DATA LISTING Start Marker

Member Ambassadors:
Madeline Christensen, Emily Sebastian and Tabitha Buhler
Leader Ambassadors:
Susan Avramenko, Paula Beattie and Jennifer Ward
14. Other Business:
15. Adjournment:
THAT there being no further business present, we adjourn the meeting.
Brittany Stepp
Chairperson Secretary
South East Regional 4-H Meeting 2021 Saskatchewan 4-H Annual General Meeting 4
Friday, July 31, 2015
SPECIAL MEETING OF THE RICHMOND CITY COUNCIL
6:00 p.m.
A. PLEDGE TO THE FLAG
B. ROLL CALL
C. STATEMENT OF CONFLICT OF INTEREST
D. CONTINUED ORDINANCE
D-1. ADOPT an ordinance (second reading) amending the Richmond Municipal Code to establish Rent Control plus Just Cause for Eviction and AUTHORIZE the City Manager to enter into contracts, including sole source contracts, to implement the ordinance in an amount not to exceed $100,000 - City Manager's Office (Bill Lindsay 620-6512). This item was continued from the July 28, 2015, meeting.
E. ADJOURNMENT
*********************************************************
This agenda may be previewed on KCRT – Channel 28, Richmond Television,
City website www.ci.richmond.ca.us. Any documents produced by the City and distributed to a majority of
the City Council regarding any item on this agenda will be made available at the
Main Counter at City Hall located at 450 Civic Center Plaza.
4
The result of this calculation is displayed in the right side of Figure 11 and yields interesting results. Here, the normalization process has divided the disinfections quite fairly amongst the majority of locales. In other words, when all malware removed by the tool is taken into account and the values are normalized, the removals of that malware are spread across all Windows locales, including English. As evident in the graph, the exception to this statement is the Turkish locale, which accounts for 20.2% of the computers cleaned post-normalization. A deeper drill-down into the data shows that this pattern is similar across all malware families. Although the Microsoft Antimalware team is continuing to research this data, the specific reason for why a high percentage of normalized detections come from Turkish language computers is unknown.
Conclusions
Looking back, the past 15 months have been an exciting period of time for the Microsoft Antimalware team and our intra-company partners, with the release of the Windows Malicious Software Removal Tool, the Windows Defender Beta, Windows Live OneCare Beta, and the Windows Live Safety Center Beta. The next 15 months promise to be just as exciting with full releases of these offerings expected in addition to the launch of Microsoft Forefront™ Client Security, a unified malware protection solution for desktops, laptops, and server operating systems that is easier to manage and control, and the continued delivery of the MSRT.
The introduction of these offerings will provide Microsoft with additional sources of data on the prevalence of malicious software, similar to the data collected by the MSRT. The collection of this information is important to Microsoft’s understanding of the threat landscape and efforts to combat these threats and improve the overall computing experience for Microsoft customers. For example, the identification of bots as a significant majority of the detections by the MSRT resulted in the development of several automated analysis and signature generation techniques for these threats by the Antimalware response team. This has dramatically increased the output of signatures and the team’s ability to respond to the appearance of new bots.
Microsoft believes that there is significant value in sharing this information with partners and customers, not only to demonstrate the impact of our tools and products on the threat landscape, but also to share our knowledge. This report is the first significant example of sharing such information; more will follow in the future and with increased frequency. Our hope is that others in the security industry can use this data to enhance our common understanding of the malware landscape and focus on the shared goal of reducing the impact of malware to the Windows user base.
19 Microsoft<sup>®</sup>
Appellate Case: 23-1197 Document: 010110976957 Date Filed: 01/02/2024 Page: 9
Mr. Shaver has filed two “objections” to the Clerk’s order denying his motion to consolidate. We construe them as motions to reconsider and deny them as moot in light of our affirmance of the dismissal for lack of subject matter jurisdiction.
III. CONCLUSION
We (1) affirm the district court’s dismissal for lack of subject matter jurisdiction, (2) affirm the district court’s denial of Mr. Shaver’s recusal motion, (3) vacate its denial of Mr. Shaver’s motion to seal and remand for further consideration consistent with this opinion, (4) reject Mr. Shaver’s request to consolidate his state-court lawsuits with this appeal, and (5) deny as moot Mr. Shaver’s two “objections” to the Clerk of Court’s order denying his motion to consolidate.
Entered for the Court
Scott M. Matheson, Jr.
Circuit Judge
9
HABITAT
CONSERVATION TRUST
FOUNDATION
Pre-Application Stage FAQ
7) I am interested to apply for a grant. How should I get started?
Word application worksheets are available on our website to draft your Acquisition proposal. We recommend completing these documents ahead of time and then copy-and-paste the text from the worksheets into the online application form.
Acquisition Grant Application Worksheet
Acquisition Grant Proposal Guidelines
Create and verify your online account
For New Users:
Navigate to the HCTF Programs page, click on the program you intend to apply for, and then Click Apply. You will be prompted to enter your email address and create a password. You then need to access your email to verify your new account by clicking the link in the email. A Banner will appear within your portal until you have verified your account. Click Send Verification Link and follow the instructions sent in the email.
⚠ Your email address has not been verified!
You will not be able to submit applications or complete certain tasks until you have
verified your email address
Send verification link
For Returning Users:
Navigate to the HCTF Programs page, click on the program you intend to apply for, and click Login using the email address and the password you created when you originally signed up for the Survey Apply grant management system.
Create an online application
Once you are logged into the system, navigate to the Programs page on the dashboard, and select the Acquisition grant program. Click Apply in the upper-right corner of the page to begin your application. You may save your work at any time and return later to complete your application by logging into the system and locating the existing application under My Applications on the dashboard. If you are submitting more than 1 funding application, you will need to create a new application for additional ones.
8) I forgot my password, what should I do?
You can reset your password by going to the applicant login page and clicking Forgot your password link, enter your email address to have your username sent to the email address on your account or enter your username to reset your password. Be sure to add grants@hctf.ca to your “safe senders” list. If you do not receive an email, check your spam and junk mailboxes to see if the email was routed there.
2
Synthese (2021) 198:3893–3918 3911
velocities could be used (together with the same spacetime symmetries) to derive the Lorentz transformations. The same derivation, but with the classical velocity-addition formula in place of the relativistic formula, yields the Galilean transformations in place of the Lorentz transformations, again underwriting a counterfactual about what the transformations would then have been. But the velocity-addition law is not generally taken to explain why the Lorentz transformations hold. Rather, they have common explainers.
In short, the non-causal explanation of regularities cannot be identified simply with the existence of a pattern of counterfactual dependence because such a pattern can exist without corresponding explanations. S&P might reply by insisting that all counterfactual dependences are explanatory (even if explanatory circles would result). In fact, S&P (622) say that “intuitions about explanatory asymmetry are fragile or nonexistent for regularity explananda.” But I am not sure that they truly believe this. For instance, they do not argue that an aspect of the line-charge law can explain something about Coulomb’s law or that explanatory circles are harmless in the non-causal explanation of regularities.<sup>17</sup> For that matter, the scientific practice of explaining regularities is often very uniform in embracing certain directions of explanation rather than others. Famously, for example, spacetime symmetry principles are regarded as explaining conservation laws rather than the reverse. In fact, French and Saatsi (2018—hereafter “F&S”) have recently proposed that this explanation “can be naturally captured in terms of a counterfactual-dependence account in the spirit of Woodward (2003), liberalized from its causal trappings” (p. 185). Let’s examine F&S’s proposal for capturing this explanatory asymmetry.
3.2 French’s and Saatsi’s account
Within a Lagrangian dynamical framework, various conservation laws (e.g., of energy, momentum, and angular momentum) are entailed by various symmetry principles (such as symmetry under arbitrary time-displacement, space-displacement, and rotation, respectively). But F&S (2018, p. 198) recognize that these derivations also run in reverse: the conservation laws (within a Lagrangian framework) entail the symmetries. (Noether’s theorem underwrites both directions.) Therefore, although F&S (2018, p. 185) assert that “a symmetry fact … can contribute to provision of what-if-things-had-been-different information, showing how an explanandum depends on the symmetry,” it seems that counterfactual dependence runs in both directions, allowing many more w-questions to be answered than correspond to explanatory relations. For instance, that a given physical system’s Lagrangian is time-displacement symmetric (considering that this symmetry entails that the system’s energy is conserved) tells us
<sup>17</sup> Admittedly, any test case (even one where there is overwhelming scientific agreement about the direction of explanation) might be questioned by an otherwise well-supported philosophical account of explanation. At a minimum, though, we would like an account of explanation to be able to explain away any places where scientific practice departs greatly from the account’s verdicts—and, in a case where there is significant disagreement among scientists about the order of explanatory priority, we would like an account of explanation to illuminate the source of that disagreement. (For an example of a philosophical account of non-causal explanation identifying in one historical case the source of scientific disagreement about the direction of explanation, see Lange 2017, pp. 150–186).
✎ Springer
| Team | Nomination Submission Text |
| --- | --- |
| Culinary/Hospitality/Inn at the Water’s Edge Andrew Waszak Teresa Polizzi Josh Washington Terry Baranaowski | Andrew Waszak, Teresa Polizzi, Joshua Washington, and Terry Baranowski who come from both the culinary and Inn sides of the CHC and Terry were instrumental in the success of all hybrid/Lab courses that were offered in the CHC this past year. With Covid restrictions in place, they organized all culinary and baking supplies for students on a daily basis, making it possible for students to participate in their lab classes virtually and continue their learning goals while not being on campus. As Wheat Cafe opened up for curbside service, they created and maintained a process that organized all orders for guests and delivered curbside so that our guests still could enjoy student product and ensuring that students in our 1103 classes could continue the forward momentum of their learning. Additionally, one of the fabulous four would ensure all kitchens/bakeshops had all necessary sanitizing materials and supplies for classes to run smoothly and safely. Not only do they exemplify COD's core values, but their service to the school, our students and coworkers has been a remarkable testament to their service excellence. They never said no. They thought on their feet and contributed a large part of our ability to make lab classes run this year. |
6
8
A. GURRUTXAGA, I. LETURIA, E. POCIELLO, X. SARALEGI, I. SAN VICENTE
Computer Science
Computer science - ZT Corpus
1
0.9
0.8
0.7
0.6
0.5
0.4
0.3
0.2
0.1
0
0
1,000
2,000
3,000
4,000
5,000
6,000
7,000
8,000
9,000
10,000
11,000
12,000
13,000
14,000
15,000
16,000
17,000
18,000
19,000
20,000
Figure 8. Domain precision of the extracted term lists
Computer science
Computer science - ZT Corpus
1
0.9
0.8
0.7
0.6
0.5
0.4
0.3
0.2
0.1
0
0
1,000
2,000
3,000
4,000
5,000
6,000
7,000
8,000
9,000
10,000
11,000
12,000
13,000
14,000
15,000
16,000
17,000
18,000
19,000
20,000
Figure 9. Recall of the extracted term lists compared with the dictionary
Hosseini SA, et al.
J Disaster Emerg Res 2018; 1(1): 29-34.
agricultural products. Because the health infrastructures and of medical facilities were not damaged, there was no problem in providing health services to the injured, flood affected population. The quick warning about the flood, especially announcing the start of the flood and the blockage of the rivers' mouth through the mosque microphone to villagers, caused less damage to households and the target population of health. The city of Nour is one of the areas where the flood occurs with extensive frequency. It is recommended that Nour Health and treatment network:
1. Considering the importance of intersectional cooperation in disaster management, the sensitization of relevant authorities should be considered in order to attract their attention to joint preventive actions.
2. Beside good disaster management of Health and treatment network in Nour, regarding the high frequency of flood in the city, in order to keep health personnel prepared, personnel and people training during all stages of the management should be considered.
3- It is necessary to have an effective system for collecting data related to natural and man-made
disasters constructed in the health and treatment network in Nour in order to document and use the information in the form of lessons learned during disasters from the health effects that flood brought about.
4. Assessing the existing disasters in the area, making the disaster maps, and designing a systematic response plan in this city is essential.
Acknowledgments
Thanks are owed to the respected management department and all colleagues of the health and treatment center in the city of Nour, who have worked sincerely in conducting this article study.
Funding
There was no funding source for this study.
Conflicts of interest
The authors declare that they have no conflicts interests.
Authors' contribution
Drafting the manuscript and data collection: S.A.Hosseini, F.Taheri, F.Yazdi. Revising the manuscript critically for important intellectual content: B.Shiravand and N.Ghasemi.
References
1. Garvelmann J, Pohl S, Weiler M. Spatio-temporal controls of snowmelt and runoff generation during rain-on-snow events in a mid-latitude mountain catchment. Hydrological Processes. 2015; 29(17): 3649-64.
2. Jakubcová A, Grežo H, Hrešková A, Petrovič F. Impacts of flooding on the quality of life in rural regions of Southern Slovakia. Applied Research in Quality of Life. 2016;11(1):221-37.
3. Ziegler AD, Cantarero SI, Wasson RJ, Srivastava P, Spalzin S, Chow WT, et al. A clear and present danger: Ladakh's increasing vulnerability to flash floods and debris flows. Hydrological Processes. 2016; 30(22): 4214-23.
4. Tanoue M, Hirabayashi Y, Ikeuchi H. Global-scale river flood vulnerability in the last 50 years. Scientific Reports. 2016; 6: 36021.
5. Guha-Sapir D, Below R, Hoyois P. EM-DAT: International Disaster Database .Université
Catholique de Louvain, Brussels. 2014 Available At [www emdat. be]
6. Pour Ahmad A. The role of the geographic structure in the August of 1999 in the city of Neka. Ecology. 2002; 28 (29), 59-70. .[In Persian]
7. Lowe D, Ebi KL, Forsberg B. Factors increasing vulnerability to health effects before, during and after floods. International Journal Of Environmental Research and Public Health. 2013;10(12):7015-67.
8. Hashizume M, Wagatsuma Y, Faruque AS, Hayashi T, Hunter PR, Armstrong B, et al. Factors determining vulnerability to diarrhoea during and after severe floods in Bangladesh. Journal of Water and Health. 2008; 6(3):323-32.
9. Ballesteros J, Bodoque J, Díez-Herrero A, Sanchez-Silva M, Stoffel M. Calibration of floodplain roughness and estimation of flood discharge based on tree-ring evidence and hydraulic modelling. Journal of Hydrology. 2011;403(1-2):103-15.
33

DATA LISTING End Marker

◆ DIRECTIONS: Say how many lines of the listing above include the word "Hydrological", and give no other text.

◆ ANSWER TO THIS PROBLEM: 2